The Family Father Wound Impacts Four Critical Areas of Our Lives: Our physical health – Our emotional health – Our relationship health -Our social and political health.

The effects of growing up without a loving, engaged father ripple through the generations and contribute to many of the most serious problems we face in our society today.

In their book, The Boy Crisis: Why Our Boys Are Struggling and What We Can Do About It, Warren Farrell and John Gray cite the following statistics about the negative impact of absent fathers on their children, particularly on our boys.

Children with father loss have, by the age of nine, a 14% reduction in chromosome telomere length—the most reliable predictor of life expectancy.

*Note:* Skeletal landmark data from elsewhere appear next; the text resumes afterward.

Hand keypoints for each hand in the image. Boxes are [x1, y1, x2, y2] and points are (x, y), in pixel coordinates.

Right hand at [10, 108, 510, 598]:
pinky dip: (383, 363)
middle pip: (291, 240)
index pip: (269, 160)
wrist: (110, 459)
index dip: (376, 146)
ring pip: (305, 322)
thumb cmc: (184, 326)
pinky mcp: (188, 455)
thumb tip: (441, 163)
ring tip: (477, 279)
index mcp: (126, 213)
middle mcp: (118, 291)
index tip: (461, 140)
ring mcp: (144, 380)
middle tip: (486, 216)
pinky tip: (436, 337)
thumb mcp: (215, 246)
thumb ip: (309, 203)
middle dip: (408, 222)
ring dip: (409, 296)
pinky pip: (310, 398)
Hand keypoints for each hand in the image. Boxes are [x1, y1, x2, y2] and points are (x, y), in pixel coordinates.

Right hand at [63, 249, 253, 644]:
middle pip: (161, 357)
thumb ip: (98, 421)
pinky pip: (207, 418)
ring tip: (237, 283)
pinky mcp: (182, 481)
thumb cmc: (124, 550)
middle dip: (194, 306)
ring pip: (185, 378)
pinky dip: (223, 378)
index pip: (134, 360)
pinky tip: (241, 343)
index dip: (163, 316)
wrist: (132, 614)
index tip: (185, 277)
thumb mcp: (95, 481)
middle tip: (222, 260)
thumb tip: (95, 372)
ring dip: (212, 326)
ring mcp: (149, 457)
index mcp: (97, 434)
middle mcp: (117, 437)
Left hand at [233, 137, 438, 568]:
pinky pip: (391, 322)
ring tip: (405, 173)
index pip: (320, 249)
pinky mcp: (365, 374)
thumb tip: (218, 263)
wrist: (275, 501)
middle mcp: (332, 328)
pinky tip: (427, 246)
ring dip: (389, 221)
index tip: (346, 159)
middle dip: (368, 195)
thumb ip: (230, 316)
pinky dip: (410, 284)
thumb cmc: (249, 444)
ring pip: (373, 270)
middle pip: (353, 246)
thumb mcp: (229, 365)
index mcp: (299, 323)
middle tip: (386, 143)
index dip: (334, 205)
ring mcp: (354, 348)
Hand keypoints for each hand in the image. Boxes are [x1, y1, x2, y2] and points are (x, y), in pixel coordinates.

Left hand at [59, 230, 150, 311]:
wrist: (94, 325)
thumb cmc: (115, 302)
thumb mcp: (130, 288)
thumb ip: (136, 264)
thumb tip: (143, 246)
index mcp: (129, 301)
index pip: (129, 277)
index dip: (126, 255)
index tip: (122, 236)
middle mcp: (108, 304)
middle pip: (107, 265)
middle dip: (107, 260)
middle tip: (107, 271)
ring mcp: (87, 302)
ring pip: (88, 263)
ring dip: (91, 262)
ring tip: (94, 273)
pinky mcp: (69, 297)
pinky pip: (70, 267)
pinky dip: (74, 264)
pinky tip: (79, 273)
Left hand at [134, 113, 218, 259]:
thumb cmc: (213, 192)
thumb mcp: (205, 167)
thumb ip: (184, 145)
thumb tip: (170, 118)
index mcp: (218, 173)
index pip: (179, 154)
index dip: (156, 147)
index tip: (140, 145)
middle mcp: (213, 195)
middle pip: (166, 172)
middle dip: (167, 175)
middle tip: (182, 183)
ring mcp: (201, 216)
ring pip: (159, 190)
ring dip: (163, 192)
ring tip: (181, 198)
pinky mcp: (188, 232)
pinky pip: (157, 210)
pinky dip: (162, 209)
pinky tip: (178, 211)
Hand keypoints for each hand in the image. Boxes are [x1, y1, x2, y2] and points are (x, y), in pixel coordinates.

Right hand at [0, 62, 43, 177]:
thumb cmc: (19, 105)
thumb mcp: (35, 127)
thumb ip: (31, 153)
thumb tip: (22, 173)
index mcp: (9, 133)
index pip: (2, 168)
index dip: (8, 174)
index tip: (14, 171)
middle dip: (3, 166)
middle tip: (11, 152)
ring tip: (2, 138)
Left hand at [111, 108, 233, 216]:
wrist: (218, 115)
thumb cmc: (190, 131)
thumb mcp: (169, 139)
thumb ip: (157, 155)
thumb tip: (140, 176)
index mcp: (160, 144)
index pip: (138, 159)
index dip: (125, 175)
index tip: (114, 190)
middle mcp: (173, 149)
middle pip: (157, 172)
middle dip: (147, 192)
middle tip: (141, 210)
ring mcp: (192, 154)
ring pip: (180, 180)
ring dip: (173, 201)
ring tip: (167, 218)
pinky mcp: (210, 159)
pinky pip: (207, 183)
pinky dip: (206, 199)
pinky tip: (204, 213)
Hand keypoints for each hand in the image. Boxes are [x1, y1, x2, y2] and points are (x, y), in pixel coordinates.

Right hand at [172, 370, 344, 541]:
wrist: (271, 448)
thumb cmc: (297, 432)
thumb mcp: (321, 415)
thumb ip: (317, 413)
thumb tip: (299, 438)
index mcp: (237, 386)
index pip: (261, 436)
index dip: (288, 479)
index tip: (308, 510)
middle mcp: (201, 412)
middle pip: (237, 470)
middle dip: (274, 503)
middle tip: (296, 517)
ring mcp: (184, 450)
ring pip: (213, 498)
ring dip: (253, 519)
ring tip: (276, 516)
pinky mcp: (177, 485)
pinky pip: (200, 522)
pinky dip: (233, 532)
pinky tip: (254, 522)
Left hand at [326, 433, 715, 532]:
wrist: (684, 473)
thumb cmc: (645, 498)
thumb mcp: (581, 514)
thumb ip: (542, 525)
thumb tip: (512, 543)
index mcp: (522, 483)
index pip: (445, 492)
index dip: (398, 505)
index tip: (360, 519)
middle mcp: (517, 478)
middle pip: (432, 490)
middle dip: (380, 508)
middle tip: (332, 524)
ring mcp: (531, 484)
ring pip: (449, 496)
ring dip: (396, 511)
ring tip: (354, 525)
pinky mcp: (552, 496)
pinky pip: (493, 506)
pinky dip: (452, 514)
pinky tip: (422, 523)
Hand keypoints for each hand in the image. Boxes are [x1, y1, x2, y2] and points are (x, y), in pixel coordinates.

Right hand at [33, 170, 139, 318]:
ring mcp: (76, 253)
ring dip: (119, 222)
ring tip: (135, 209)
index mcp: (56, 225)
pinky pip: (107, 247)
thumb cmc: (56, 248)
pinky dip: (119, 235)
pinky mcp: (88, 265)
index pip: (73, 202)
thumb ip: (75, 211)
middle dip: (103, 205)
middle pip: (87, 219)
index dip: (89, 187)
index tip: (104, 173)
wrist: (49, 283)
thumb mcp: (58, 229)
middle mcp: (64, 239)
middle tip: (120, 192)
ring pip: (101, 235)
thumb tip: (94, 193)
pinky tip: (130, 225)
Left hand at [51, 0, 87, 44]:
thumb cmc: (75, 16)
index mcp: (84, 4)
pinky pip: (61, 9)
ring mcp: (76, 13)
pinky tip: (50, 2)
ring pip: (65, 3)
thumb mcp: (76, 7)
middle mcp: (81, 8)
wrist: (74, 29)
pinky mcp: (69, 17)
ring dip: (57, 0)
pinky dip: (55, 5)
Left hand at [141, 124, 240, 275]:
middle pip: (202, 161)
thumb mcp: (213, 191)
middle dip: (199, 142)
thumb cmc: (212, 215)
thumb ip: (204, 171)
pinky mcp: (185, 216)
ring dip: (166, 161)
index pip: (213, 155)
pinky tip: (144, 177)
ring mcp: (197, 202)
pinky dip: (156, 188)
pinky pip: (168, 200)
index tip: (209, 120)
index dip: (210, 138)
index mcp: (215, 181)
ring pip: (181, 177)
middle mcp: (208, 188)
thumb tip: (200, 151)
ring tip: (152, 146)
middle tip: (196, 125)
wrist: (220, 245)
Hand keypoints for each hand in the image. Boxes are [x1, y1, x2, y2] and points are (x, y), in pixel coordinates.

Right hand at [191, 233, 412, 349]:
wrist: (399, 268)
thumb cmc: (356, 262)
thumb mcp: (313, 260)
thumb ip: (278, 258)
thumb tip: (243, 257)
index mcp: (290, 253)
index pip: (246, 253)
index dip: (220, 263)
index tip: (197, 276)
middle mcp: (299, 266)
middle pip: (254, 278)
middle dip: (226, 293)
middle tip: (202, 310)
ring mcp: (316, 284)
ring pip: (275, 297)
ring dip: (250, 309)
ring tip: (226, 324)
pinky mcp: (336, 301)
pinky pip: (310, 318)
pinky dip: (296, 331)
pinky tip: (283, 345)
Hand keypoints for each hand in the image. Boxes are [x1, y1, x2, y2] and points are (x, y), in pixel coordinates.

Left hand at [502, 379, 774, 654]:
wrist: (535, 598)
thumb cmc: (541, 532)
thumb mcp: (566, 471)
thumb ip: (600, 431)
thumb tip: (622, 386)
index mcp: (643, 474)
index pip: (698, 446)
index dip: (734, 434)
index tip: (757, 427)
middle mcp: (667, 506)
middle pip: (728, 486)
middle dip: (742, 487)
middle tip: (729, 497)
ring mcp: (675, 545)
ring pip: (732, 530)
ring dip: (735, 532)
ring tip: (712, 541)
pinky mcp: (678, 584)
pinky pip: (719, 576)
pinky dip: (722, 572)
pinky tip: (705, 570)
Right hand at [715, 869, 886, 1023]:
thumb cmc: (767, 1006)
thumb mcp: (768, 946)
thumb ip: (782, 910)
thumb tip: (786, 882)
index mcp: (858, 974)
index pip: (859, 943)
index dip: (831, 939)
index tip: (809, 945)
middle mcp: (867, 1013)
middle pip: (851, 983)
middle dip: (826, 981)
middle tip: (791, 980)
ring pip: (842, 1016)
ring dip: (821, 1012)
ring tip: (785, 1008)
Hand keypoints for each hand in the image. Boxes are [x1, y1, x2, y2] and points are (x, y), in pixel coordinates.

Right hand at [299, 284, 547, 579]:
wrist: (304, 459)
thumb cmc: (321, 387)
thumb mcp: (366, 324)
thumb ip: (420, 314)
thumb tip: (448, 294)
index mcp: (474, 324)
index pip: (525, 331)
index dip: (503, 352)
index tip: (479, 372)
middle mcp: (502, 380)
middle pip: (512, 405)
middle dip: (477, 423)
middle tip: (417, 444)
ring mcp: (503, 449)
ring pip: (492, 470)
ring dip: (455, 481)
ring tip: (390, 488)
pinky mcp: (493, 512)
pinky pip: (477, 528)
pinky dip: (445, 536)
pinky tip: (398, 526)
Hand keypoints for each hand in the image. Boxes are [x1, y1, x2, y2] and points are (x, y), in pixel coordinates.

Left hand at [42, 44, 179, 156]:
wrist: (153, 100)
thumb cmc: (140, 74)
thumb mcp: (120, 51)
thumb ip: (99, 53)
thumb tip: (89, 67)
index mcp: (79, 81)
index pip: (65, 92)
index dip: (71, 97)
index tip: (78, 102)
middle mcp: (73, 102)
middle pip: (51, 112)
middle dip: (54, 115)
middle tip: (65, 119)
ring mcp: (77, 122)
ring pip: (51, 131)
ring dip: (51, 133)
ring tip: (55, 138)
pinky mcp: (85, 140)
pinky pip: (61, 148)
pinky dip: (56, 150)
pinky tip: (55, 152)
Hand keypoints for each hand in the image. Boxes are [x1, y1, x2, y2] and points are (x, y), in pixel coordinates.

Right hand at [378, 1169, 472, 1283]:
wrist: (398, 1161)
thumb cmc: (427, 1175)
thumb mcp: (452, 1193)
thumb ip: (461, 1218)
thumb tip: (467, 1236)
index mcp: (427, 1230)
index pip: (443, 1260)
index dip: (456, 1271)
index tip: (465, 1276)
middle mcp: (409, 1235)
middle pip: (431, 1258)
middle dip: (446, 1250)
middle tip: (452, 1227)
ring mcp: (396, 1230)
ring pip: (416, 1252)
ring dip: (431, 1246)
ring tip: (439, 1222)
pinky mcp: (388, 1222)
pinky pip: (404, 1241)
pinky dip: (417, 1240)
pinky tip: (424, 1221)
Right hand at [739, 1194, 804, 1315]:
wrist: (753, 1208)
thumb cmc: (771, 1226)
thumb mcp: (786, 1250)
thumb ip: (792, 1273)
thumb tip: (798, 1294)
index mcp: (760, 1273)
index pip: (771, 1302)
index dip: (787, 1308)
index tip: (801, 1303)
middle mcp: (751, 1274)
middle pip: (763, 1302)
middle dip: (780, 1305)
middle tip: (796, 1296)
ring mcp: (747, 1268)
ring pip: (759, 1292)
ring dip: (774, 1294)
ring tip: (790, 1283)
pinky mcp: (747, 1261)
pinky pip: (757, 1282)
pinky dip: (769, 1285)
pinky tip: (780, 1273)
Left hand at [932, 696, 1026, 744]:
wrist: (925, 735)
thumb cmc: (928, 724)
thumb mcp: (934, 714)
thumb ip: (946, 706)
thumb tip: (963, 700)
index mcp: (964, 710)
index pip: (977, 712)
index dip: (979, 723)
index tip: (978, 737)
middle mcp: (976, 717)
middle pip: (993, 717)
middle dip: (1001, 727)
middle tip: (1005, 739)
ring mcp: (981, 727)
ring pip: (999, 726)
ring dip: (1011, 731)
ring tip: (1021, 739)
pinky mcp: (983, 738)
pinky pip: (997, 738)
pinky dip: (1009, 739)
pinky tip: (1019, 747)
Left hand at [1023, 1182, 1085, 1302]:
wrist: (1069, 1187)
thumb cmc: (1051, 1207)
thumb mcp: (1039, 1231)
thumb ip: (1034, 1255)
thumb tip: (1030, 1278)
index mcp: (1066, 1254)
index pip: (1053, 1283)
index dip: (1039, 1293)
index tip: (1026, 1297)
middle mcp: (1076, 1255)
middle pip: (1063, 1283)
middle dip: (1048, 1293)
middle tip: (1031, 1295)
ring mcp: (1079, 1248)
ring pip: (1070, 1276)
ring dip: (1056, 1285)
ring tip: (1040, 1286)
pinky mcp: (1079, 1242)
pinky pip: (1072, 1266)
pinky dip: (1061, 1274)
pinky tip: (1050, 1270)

In addition, the telomere loss is 40% greater for boys than for girls.

Living in a home without a dad has a greater correlation with suicide among teenagers than any other factor.

Every 1% increase in fatherlessness in a neighborhood predicts a 3% increase in adolescent violence.

Among youths in prisons, 85% grew up in a fatherless home. Prisons are centers for dad-deprived young men.

Dad deprivation increases the likelihood of teenage motherhood.

Dad-deprived boys search for structure and respect in gangs.

A study of ISIS fighters concluded that almost all male and female fighters had in common “some type of an ‘absent father’ syndrome.”

Fatherlessness has become so pervasive in society that it has come to be accepted as normal. Yet, it is anything but normal. Fatherlessness perpetuates the cycle of fathers producing children who may be wounded, who themselves grow up to become or to marry, a wounded man.

While devastating, the father’s absence is a problem that persists in America this problem goes well beyond geographical lines.